Yup, another hit by a car thread. Please, please, please wear your helmets at all times. If I didn't wear mine I wouldn't be typing this.

As some of you know I got my dream bike, a brand new colango EPQ with record. This, however, was my dream second bike. A Merckx in domo livery with a mix of chorus and record, hand built joe young wheels with dt swiss 240s. I loved the bike, it was one of a kind and it was a cool bike. Perfect to travel with or to ride in inclement weather.

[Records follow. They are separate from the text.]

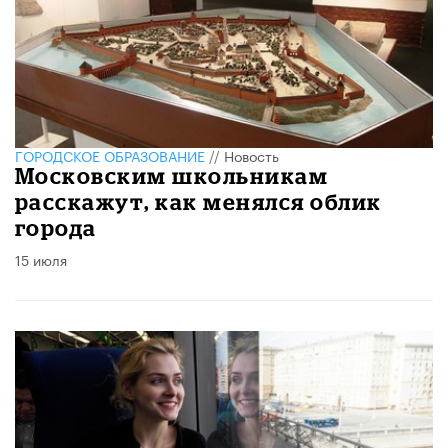
ГОРОДСКОЕ ОБРАЗОВАНИЕ
//
Новость
Московским школьникам
расскажут, как менялся облик
города
15 июля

Well as you can see it's no more. Typical 18 year old with friends swerved from his lane to go into a store, cut off another car and hit me. 

Wear your helmet!!!!


----------



## old'n'slow (Sep 4, 2007)

So sorry to hear about your accident. Heal quickly and get back in the saddle soon.


----------



## runnerstreet (Aug 8, 2010)

Glad to hear and see you’re not too badly hurt.
I hope his insurance company replaces your bike fully..!


----------



## nvrsetl (Jun 2, 2010)

My God....good to hear your doing OK. Sad for the Merckx  

Ride safe out there!


----------



## bikerjulio (Jan 19, 2010)

shame about the frame. I have the exact one. same size too it looks like. looks like you got lucky it wasn't worse. hard to value - they don't come up too often.


----------



## ronderman (May 17, 2010)

Yea, it was/is really bad for a host of reasons. I loved that frame and I doubt there is any way to get it back. So pissed this had to happen - 20 years of riding and no car crashes. Whatever.


Stay safe!!!!!!


----------



## maxxevv (Jan 18, 2009)

Goodness ... that's bad! But very glad to hear you didn't come out any worse. 

Hopefully the insurance claims can cover for a proper replacement.


----------